Le 15 novembre dernier, les entreprises du secteur informatique ont envoyé une lettre au représentant américain au commerce, Robert Lighthizer, dans laquelle ils demandent que la proposition américaine en matière de propriété intellectuelle dans les négociations de l’ALENA respecte les termes du Partenariat transpacifique (TPP). Cette lettre est une réponse au texte proposé au troisième tour des négociations de l’ALENA, qui selon eux s’éloigne des termes du TPP. Le chapitre sur la propriété intellectuelle du TPP stipule ainsi : les pays « doivent s’efforcer de parvenir à un équilibre approprié entre leurs systèmes de droit d’auteur et les systèmes connexes« , similaire au concept « d’utilisation équitable » consacré par la législation américaine. Il indique également que les parties doivent créer un cadre de «ports sûrs» pour les fournisseurs de services Internet.

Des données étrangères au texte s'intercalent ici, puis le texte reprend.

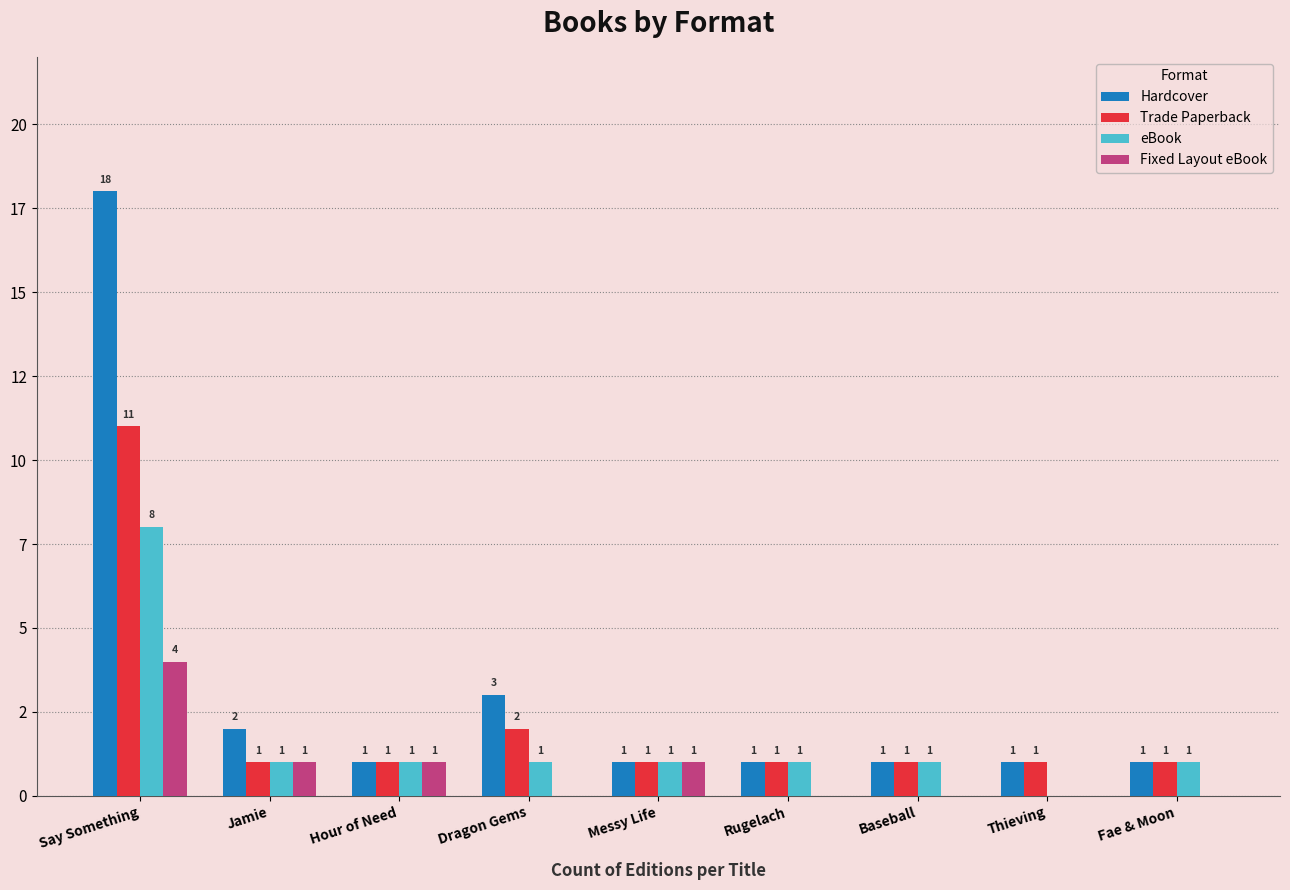

What is the difference between the maximum and minimum values in the Trade Paperback series?

10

Les petites et moyennes agglomérations seraient plus exposées que les grandes villes aux conséquences négatives sur l’emploi de l’automatisation

Selon une récente étude du MIT Media Lab, les travailleurs des villes de moins 100 000 habitants aux Etats-Unis devraient être proportionnellement plus exposés aux impacts du changement technologique que les travailleurs des grandes agglomérations. Cette plus grande exposition s’expliquerait par une meilleure résilience des grandes villes, lesquelles offrent un plus grand nombre d’emplois dont les tâches cognitives/analytiques seraient moins susceptibles d’être entièrement automatisées. A l’inverse, les petites et moyennes villes concentrent généralement plus d’emplois dont les tâches sont plus « routinières », notamment dans les usines, la restaurant et la vente. En distinguant les villes à partir du caractère routinier ou non des emplois disponibles, l’étude propose ainsi une démarche comparative plutôt que des projections nationales sur le temps. Ce travail a permis d’établir une carte interactive renseignant sur le degré d’exposition attendu par ville.